Casement, in turn, inspired Lord John Roxton, the debonair and aristocratic gentleman hunter who accompanies the Challenger Expedition into the heart of the Amazon. After working on the issue of the Congo, Casement turned his attention to the issue of Native exploitation in Peru under the auspices of the British Peruvian Amazon Company. The incident also worked its way into The Lost World and the righteous background of Roxton. Unfortunately for Casement, these experiences soured him to the exercise of British Imperialism and he was executed in 1916 as an Irish Republican traitor to the Crown.

Thus were the characters. Next to come was the setting. For the most part, the 1905 textbook Extinct Animals by Edwin Ray Lankester provided the necessary scientific information by which Conan Doyle populated his plateau. Some illustrations were practically plagiarized for inclusion in the media of the serialized story, which had an impressive array of "journal sketches", maps and formal illustrations by Harry Rountree. Lankester didn't mind it though. On the contrary, he carried on a correspondence with Conan Doyle and suggested various beasts for him. Extinct Animals is the only source directly mentioned in The Lost World and Lankester the only academic peer who Challenger did not ruthlessly insult.

One creature not accounted for in Extinct Animals was the scientific find of the century, which turned out not to be very far from Conan Doyle's own home. In the nearby gravel pits of Piltdown, the skull of the missing link between man and ape was discovered. Piltdown Man would eventually be revealed as a fraud, of course. The fault was that he was made to resemble what scientific theory thought at the time was the course of human evolution, in which the large brain developed first, followed by the bipedal, human body.Increasing finds out of Africa showed the opposite trend, and finally radiometric dating exposed the contrived artifice of Piltdown Man. None of this was Conan Doyle's disposal, however, and Piltdown Man became the type of the ape man that menaces the expedition. In fact, some armchair Sherlockians have speculated that Conan Doyle may himself have been implicated in the fraud.

The most direct inspiration, the one that touched off Conan Doyle's writing, was a set of Iguanodon tracks that had pressed themselves into the petrified clay of Sussex. While England was still a swampy Jurassic wetland, a herd of these earliest described dinosaurs passed within miles of what would, millennia later, be Conan Doyle's estate. The mystique of these proved too much for the imaginative author. A cast of one of the prints adorned his mantle, an image of the trackway adorned the cover of the first printing of The Lost World, and a trackway of Iguanodon prints - along with their makers - were the first sign of life encountered by the Challenger expedition on reaching the plateau. 

These influences together resulted in a work of first rate Scientific Romance. Unlike later Challenger Adventures, such as The Poison Belt and When the World Screamed, the science in The Lost World is top-notch based on what was known at the time. The credibility of a prehistoric Sussex populated with a mix of British and American saurians in the depths of South America was strained, of course, but in each element Conan Doyle took the considerable effort to research his subjects. Verisimilitude was added by fictionalizing the lives of Morel and Casement and the hardened culture of tropic regions they experienced. The Lost World becomes a clinic in how to write ripping good Sci-Fi. 

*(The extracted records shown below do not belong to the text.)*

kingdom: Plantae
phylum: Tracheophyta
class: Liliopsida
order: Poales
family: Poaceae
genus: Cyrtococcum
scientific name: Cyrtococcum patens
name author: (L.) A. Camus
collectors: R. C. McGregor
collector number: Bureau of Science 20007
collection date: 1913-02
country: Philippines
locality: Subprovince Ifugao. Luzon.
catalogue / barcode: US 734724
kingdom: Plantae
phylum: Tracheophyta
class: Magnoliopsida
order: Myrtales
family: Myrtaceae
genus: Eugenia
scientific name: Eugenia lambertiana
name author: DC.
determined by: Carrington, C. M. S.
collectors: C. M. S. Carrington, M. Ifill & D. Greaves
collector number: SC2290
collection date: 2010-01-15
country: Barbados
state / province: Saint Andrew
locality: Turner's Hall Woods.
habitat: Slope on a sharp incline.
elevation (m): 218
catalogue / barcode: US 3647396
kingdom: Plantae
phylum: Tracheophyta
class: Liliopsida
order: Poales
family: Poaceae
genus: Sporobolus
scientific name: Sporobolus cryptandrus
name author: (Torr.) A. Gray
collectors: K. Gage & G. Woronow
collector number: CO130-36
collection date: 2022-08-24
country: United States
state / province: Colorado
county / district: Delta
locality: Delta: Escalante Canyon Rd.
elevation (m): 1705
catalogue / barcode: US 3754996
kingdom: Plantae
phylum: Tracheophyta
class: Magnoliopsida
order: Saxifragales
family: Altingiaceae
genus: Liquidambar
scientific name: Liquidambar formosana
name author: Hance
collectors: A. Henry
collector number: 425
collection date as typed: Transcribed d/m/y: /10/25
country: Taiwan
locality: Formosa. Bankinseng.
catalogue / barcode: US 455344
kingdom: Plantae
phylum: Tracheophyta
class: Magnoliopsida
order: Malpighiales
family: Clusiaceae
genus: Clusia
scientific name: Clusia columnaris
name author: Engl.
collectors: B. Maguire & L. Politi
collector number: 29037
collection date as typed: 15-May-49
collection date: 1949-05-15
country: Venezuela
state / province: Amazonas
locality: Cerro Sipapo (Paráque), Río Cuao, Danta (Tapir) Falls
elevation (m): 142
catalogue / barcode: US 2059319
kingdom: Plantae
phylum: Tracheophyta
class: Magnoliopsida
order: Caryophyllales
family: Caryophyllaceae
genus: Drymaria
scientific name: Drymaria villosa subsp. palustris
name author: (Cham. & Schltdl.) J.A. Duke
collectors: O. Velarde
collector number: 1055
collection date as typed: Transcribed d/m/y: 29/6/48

Jules Verne pioneered this whole type of Science Fiction with his Voyages Extraordinaires, let alone the lost world tale, the purpose of which publisher Jules Hetzel described as: "To outline all the geographical, geological, physical, and astronomical knowledge amassed by modern science and to recount, in an entertaining and picturesque format...the history of the universe." The astonishing inventions of Verne, like the Nautilus and the Columbiad space gun, were little more than plot devices that permitted the story to recount these scientific facts for a hungry and literate public. The Lost World is much the same. The plateau is a plot device to recount the mysterious realms of far flung jungles and far flung antiquity, which Conan Doyle rigorously studied. Really good, really stirring, really lovable Science Fiction has rarely departed from this formula.